Vol. 23, No.41 Week of October 14, 2018

BC premier in juggling act over LNG Canada

Must persuade Green Party, environmentalists, that project fits with goals to reduce carbon emissions; Greens won’t vote to support

Gary Park

for Petroleum News

The British Columbia government has reacted with almost giddy delight to the formal launching of construction on the Shell-led LNG Canada project.

Premier John Horgan, who once ridiculed talk by former Premier Christy Clark of 20 LNG ventures in British Columbia, now ranks LNG Canada on the same historic scale as a “moon landing.”

On the surface, the final investment decision by Shell and its four Asian partners opens the door to a windfall C$40 billion of capital spending, resulting in 10,000 construction jobs, even if thousands of them are filled by foreign workers being flown to the job site.

But Horgan is now faced with a challenge to persuade the Green Party and environmentalists that LNG Canada will not overturn his climate change pledges.

First, he has to reconcile carbon emissions from the project with British Columbia’s legislated target for reducing the province’s overall emissions to 40 percent below 2015 levels by 30 percent.

The test will come this fall when the government is supposed to release a revised climate plan to get the province 75 percent on the way to its target, allowing it to release a second-phase strategy in 2019 to eliminate the remaining 25 percent.

The overall plan will take into account the emissions associated with LNG Canada, estimated at 3.5 million metric tons a year or almost 10 percent of the total volume of emissions to be eliminated, if B.C. is to have any hope of lowering its emissions to 13 million metric tons a year by its eventual goal in 2050, given that releases from LNG Canada’s most ambitious plans could be 8.6 million metric tons a year.

Green Party issues

For many, especially Andrew Weaver, leader of the B.C. Green Party and a climate-scientist-turned-politician, the government’s goals are far-fetched and could only be achieved through vast sacrifices in other sectors of the economy.

The dilemma for Weaver is to choose between defending his party’s very existence based on its insistence that the planet is in peril, while using the three legislators it has in the B.C. legislature to ensure the Horgan government remains in power.

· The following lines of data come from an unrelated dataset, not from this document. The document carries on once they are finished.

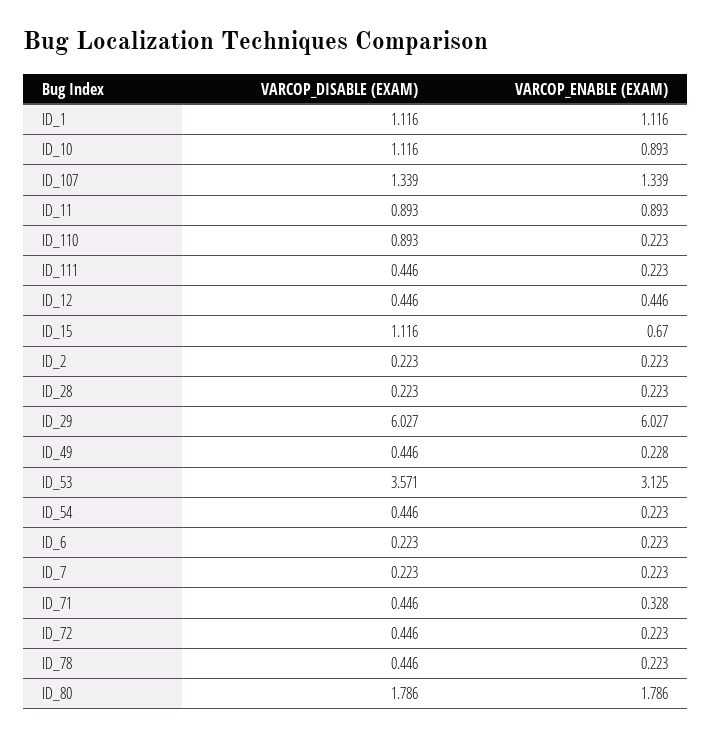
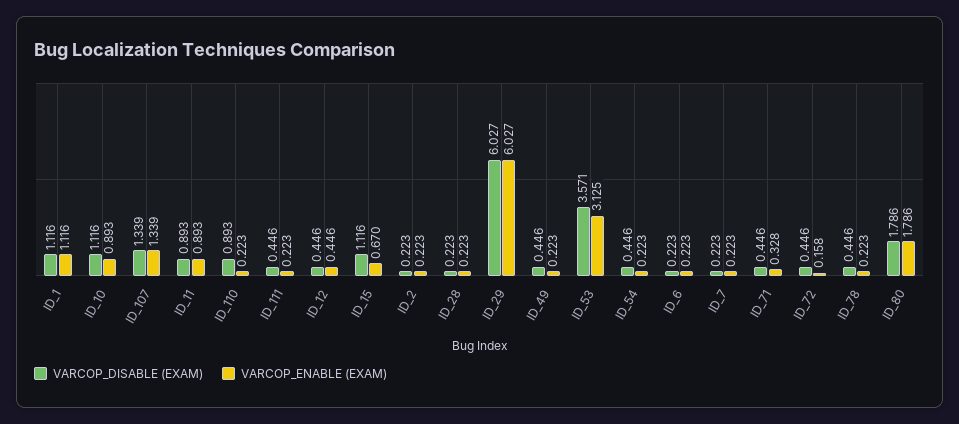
  {
    "VARCOP_DISABLE (EXAM)": {
      "ID_1": 1.116,
      "ID_10": 1.116,
      "ID_107": 1.339,
      "ID_11": 0.893,
      "ID_110": 0.893,
      "ID_111": 0.446,
      "ID_12": 0.446,
      "ID_15": 1.116,
      "ID_2": 0.223,
      "ID_28": 0.223,
      "ID_29": 6.027,
      "ID_49": 0.446,
      "ID_53": 3.571,
      "ID_54": 0.446,
      "ID_6": 0.223,
      "ID_7": 0.223,
      "ID_71": 0.446,
      "ID_72": 0.446,
      "ID_78": 0.446,
      "ID_80": 1.786
    },
    "VARCOP_ENABLE (EXAM)": {
      "ID_1": 1.116,
      "ID_10": 0.893,
      "ID_107": 1.339,
      "ID_11": 0.893,
      "ID_110": 0.223,
      "ID_111": 0.223,
      "ID_12": 0.446,
      "ID_15": 0.67,
      "ID_2": 0.223,
      "ID_28": 0.223,
      "ID_29": 6.027,
-     "ID_49": 0.228,
+     "ID_49": 0.223,
      "ID_53": 3.125,
      "ID_54": 0.223,
      "ID_6": 0.223,
      "ID_7": 0.223,
      "ID_71": 0.328,
-     "ID_72": 0.223,
+     "ID_72": 0.158,
      "ID_78": 0.223,
      "ID_80": 1.786
    }
  }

Horgan believes he may have an answer by pondering ways to use cabinet orders to implement all of the taxes and relief for LNG Canada and avoiding a vote in the legislature that could topple his administration.

In March, his government promised LNG Canada tax breaks of C$5.3 billion, including exempting the project from planned increases in British Columbia’s carbon tax and exempting construction from the provincial sales tax.

Weaver said the Greens will not vote to support the LNG sector, but hopes Horgan will achieve his objectives without any surprises and in good faith.